I like The Bonnie a lot. Il Bambino is also one of my favorite places to go. It’s on 31st Avenue, as well. They have this great patio and you just go outside and order a bottle of wine and get an amazing panini or a salad. It’s a really neat place.
I suppose everyone asks you what your favorite drink is?
My favorite cocktail would be a Manhattan. I like smooth, spirit-forward cocktails. I like an El Diablo, too, because I’m a big tequila person. If somebody can make me a great El Diablo, then I’m a happy girl.
What’s the best piece of advice you could give?
My husband gave me a piece of really great advice that I now say to a lot of people: If you’re not doing something that you’re scared of every day, you're not living.

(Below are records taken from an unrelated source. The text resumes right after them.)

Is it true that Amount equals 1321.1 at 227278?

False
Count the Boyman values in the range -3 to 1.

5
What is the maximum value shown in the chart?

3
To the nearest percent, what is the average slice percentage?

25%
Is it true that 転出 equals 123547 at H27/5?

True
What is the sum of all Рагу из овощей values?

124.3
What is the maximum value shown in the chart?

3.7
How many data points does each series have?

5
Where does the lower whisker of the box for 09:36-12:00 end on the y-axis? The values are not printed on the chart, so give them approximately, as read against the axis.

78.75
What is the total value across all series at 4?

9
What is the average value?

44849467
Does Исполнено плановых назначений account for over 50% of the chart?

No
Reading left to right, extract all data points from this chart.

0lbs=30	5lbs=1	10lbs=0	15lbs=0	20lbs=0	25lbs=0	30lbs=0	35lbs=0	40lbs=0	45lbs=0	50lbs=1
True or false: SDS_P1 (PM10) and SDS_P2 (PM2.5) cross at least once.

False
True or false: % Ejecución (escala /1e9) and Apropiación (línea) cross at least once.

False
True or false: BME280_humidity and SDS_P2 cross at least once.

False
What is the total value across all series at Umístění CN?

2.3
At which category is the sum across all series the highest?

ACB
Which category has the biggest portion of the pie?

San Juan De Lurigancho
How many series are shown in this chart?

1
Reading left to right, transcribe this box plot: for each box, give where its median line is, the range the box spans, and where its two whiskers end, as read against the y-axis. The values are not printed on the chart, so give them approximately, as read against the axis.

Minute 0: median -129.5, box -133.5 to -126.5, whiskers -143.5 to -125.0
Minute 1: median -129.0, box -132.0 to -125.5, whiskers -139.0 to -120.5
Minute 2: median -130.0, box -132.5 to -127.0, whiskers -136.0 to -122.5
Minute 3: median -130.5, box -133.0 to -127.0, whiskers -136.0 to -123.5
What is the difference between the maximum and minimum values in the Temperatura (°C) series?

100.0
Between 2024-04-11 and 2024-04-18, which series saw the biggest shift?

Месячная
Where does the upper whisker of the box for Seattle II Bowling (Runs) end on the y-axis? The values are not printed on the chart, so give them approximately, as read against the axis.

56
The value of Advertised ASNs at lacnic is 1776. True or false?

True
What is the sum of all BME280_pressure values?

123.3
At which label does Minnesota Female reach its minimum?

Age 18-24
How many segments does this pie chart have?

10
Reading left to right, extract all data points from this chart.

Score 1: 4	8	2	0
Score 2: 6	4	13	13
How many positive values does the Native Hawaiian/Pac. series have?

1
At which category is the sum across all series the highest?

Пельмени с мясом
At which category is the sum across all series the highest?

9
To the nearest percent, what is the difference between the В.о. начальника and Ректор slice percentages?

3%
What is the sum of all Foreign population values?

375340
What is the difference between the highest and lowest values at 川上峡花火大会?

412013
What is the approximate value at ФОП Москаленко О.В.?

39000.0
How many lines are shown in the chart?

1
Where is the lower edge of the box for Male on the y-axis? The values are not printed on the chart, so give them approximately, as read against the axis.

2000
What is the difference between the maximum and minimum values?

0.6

That’s good advice, but also terrifying!
It’s really gotten me through a lot of scary and hard times. To remember these are challenges in life, and I have to show myself and the people that love me that I can do it. I try to remind myself that I’m a strong woman and that I can get through this no matter how scary and daunting it looks from far away. Jump in and give it your best.
That is good advice, especially in New York. Because even little things that should not be scary can be very scary here.
Crossing the street can be very scary. [Laughs] It’s very competitive. I feel like it’s more competitive than any city I’ve ever lived in. We’re always on the go. It can be hard to stop.
What does New York mean to you?
It’s home. There’s nowhere else I can see myself living at this moment in my life.